>> Start Selected text
Case study: the block of flats
After decades of uniformity imposed upon architectural expression by means of stock-projects, of standardization and prefabrication, the time has come for individualization to take place.
Dwellings are the primary spaces for the affirmation of difference: each family expresses itself by means of its interior arrangements, even in a block of flats, although the range of identities is not too large. The serially produced furniture and the several archaic types of furniture arrangement made choice considerably scarce.
My parents’ generation is the one that was high up on the wave of change. Enthusiastic about the idea of “progress” in the ’60s and ’70s, they abandoned their houses in order to move and live in a block of flats. Considered retrospectively, their arguments seem hilarious: they would no longer bother about stove heating (central heating would save them the trouble of wood and coal provisions, of managing the ashes). They would be true townsfolk. They would finally live a “civilized” life.
This is how a massive migration to the block of flats occurred and the families deputed degrees of dwelling freedom to the state: sewerage, district heating plants, electric light.
Also, they were being heavily influenced by state propaganda, which, in a “modernizing” drive, qualified the block as good/progressive, and the house as bad/retrograde. It goes without saying that the nomenclature, immune to its own propagandistic secretions, was willing to make the sacrifice of living in “out-dated” luxury villas.
Then my parents bought furniture by installments. They bought a radio set. A TV set: first a Russian type (Rubin), and then an autochthonous one (Diamant). Still in instalments. Then a refrigerator. They still have them: the same old pieces.
>> End Selected text
>> Start Data extract
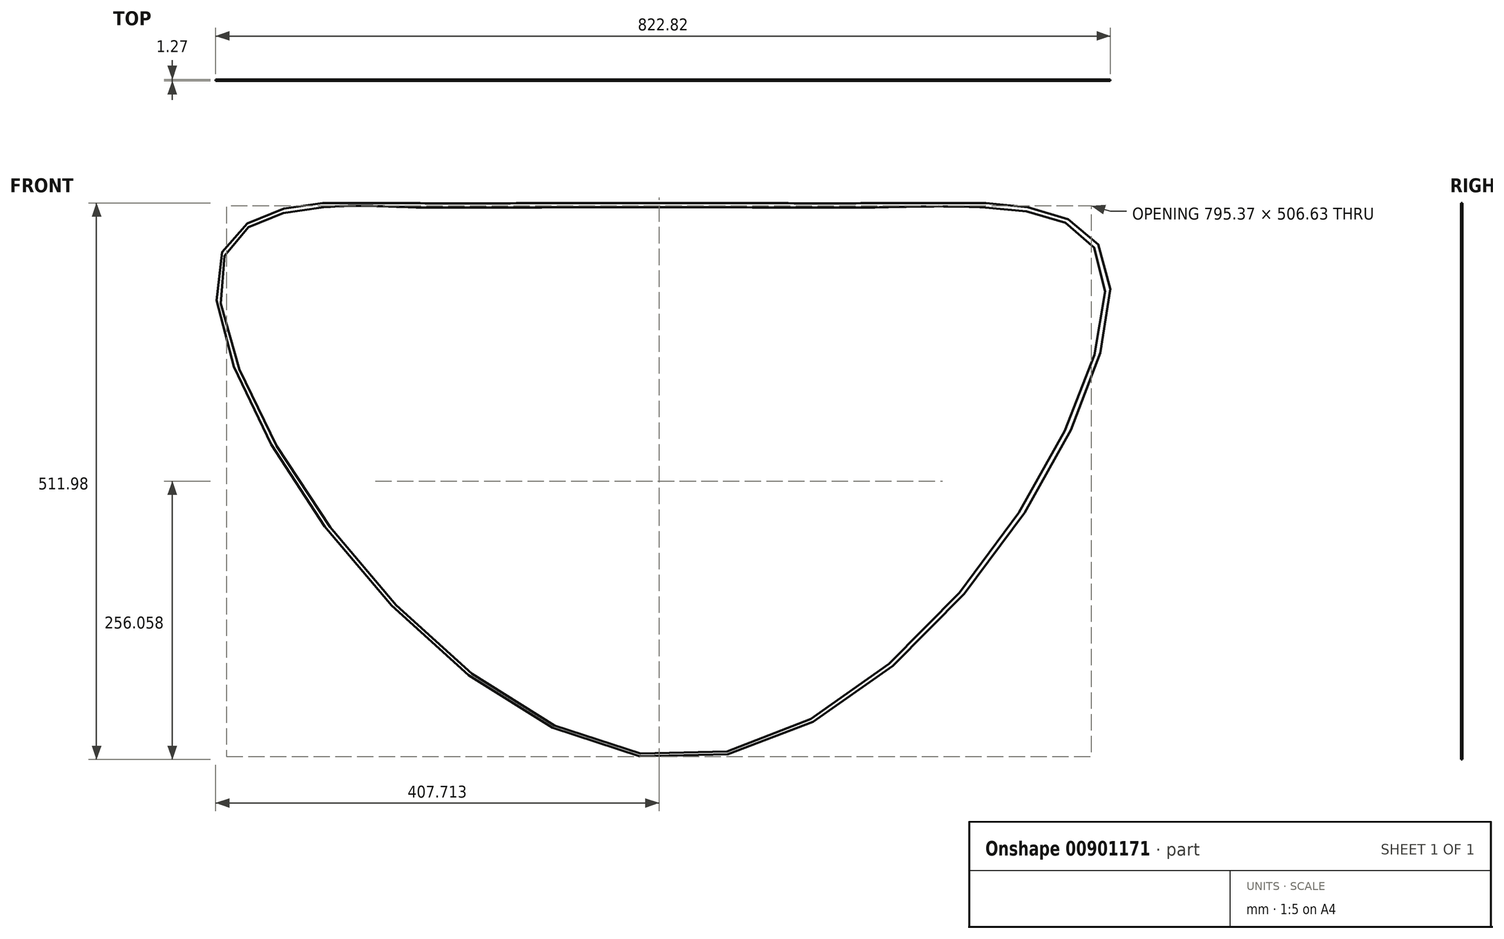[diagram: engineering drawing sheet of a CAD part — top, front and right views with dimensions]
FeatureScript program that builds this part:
>> End Data extract
### Task to complete
Rewrite the text about the block of flats from "Dwellings are the" to "choice considerably scarce.", changing "interior arrangements" to "interior layouts". The data stands apart from the text about the block of flats.

### Task solution
Dwellings are the primary spaces for the affirmation of difference: each family expresses itself by means of its interior layouts, even in a block of flats, although the range of identities is not too large. The serially produced furniture and the several archaic types of furniture arrangement made choice considerably scarce.